--- BRIEF ---
Convert the lines from the start through the line containing "collectors: P. C. Standley" into a Markdown table with two columns: Row, holding the row number, and Line, holding the line itself. Leave out any blank lines.

++++ RECORD EXTRACTS

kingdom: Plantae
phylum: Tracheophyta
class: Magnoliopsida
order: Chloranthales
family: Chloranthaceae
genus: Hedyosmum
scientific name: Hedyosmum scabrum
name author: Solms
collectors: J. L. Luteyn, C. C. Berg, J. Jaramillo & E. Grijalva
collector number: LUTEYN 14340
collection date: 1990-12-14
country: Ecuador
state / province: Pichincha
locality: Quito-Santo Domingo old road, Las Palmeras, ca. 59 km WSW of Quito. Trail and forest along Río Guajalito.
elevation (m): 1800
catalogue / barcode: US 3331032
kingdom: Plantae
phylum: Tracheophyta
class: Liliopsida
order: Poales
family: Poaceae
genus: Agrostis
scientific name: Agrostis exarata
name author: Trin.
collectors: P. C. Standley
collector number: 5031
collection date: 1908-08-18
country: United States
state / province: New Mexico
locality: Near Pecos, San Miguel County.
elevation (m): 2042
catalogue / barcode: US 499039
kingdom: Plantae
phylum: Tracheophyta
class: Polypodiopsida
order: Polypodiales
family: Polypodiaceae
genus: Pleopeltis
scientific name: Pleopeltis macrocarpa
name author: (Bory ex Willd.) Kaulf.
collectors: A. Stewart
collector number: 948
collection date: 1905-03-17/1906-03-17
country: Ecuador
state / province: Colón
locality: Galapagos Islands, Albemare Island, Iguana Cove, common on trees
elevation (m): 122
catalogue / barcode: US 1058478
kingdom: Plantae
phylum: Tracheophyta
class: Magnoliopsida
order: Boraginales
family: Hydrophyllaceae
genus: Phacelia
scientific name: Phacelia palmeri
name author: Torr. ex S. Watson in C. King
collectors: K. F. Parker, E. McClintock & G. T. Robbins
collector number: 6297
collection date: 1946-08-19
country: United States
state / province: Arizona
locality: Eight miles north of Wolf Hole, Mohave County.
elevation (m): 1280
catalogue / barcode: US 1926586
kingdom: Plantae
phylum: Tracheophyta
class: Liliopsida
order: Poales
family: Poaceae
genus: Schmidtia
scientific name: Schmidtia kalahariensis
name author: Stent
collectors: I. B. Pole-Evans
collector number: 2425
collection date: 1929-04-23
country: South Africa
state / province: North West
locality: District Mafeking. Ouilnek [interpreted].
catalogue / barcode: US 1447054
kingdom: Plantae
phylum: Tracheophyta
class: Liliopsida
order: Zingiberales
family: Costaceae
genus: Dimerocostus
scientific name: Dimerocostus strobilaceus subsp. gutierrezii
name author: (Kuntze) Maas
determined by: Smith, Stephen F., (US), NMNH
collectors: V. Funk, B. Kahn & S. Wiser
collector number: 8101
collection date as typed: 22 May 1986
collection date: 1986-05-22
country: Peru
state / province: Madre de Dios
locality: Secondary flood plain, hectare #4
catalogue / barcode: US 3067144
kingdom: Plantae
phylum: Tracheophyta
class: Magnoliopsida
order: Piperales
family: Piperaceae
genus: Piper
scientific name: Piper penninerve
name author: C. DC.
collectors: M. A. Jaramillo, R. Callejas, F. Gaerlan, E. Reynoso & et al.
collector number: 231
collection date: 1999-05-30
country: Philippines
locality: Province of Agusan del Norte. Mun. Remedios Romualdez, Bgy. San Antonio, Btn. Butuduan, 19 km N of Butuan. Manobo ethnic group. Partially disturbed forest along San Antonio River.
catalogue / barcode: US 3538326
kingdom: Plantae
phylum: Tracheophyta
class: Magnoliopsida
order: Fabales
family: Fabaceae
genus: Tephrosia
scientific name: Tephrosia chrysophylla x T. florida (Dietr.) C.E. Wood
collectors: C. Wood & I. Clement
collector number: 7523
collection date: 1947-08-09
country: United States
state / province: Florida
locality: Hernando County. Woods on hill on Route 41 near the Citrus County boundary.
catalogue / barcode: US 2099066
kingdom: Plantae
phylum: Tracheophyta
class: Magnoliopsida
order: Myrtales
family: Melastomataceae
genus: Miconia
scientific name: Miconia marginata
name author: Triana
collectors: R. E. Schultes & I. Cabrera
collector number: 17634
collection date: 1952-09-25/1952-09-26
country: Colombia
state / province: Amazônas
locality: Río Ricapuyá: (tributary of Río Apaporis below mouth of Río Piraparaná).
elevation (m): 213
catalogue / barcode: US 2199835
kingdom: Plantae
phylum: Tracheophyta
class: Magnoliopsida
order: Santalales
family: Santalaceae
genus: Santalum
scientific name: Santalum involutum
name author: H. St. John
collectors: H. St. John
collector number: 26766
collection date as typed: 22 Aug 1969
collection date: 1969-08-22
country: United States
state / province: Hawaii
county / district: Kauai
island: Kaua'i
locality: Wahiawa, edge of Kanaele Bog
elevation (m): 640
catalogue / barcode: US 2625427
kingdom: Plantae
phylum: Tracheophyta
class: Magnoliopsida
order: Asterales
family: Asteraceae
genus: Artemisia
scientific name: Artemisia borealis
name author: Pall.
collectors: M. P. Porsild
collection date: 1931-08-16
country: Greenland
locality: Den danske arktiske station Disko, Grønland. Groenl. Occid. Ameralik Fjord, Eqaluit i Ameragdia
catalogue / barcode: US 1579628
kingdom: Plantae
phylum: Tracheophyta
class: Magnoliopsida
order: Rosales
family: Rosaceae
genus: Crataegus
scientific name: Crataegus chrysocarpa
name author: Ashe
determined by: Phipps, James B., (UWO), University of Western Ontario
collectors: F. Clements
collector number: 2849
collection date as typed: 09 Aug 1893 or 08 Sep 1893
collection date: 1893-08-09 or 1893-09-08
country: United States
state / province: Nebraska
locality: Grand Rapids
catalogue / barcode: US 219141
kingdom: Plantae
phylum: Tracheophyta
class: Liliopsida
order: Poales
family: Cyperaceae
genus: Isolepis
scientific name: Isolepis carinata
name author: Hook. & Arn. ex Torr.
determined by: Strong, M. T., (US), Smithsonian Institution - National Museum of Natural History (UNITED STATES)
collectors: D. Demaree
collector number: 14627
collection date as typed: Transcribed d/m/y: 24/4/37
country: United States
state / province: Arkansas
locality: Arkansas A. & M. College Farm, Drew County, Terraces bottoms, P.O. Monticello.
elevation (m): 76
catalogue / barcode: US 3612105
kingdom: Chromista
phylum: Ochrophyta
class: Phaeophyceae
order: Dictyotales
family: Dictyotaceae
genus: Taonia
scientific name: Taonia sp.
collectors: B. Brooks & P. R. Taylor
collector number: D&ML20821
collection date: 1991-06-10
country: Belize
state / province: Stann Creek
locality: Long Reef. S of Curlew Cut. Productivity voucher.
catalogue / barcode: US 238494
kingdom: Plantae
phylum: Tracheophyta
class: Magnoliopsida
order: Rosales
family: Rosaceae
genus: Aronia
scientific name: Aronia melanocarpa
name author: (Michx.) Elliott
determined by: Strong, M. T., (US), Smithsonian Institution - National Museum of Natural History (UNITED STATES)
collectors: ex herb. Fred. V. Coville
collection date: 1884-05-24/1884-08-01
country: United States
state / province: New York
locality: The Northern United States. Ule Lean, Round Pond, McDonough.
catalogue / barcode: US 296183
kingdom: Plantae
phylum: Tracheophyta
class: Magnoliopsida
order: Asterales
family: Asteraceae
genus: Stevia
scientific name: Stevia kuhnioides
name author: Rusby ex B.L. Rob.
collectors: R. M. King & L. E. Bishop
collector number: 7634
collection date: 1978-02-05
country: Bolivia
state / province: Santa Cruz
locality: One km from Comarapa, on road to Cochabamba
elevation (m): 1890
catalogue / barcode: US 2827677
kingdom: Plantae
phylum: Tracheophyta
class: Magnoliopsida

++++++++

--- FINISHED EXERCISE ---
| Row | Line |
|---|---|
| 1 | kingdom: Plantae |
| 2 | phylum: Tracheophyta |
| 3 | class: Magnoliopsida |
| 4 | order: Chloranthales |
| 5 | family: Chloranthaceae |
| 6 | genus: Hedyosmum |
| 7 | scientific name: Hedyosmum scabrum |
| 8 | name author: Solms |
| 9 | collectors: J. L. Luteyn, C. C. Berg, J. Jaramillo & E. Grijalva |
| 10 | collector number: LUTEYN 14340 |
| 11 | collection date: 1990-12-14 |
| 12 | country: Ecuador |
| 13 | state / province: Pichincha |
| 14 | locality: Quito-Santo Domingo old road, Las Palmeras, ca. 59 km WSW of Quito. Trail and forest along Río Guajalito. |
| 15 | elevation (m): 1800 |
| 16 | catalogue / barcode: US 3331032 |
| 17 | kingdom: Plantae |
| 18 | phylum: Tracheophyta |
| 19 | class: Liliopsida |
| 20 | order: Poales |
| 21 | family: Poaceae |
| 22 | genus: Agrostis |
| 23 | scientific name: Agrostis exarata |
| 24 | name author: Trin. |
| 25 | collectors: P. C. Standley |